Leaving out every picture, quote the data below exactly as it appears.

* DATA SEGMENT:
· · ·

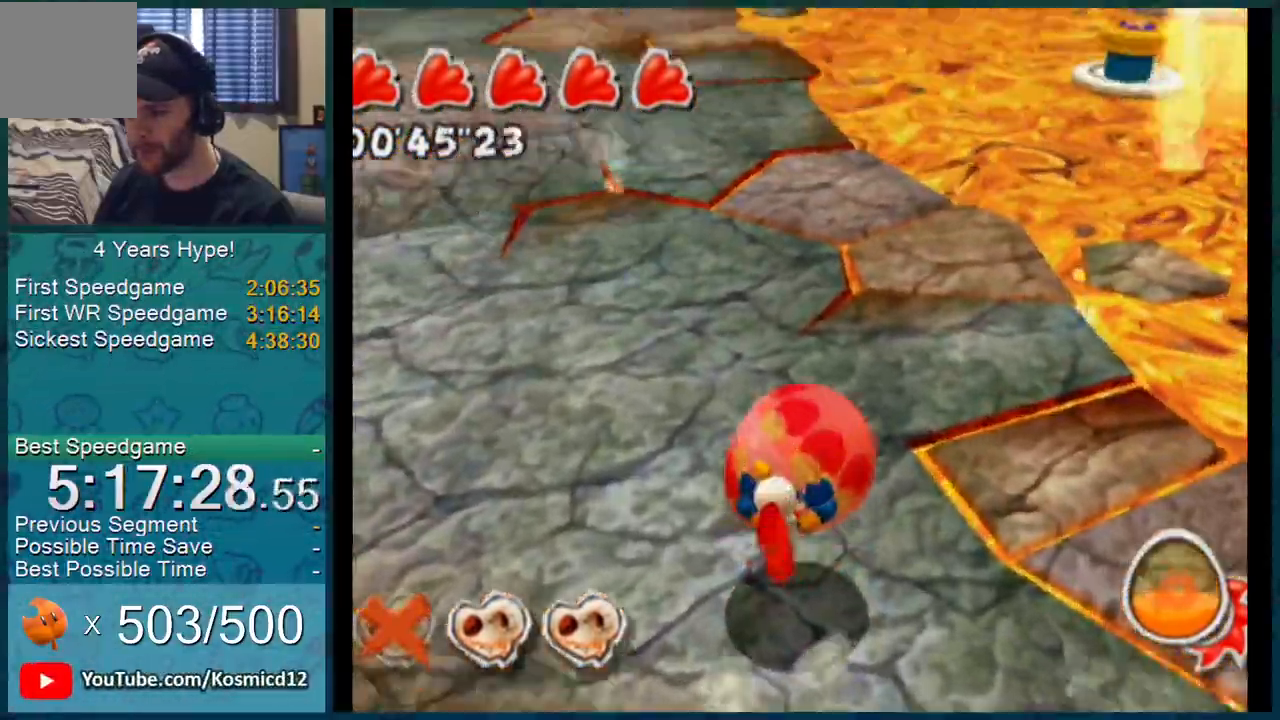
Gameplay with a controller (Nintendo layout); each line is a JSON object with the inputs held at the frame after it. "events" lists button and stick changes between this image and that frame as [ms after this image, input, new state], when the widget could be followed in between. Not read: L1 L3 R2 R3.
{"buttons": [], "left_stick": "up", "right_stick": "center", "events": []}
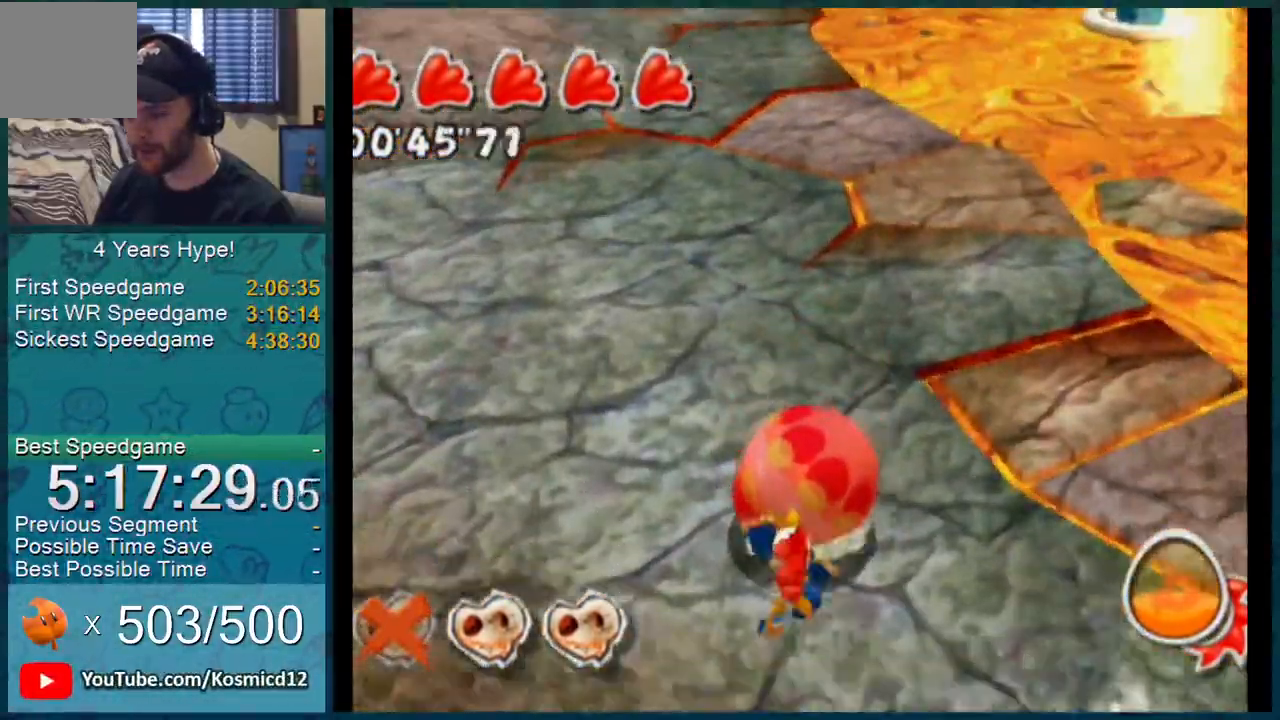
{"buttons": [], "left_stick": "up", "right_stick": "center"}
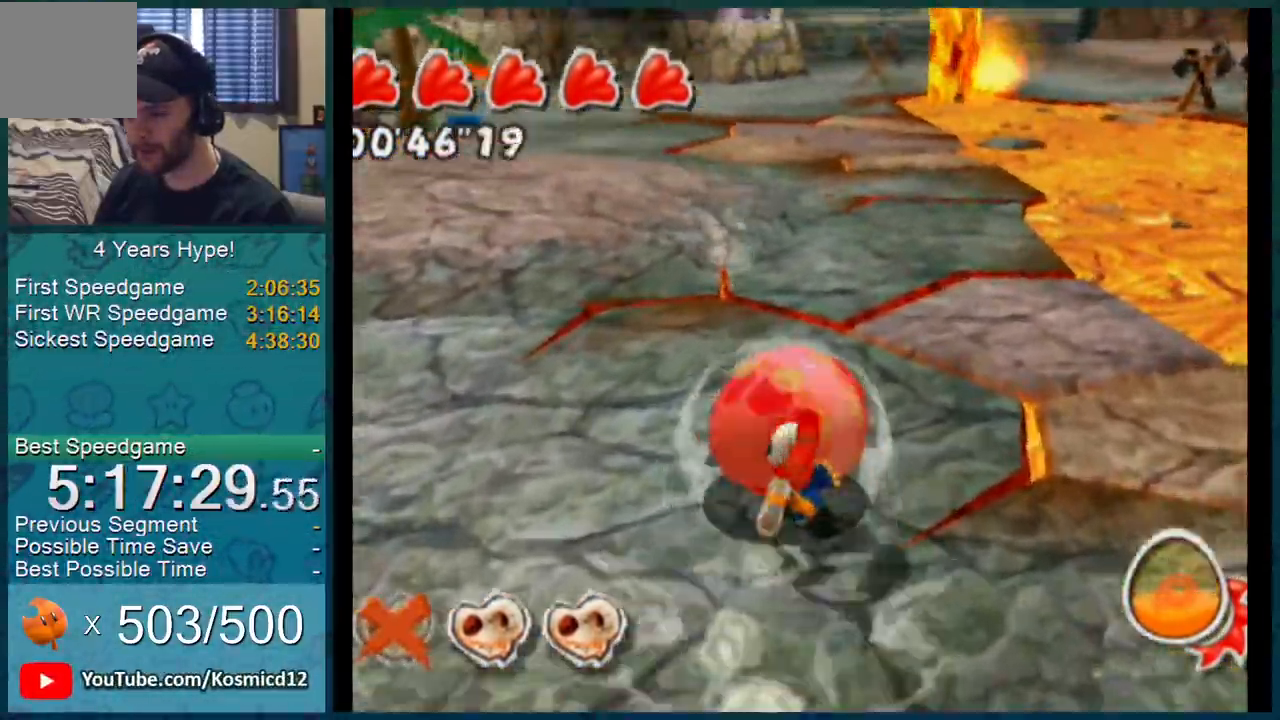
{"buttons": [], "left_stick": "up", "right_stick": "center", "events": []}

· · ·

* RESULT FOR THIS TASK:
Gameplay with a controller (Nintendo layout); each line is a JSON object with the inputs held at the frame after it. "events" lists button and stick changes between this image and that frame as [ms after this image, input, new state], when the widget could be followed in between. Not read: L1 L3 R2 R3.
{"buttons": [], "left_stick": "up", "right_stick": "center", "events": []}
{"buttons": [], "left_stick": "up", "right_stick": "center"}
{"buttons": [], "left_stick": "up", "right_stick": "center", "events": []}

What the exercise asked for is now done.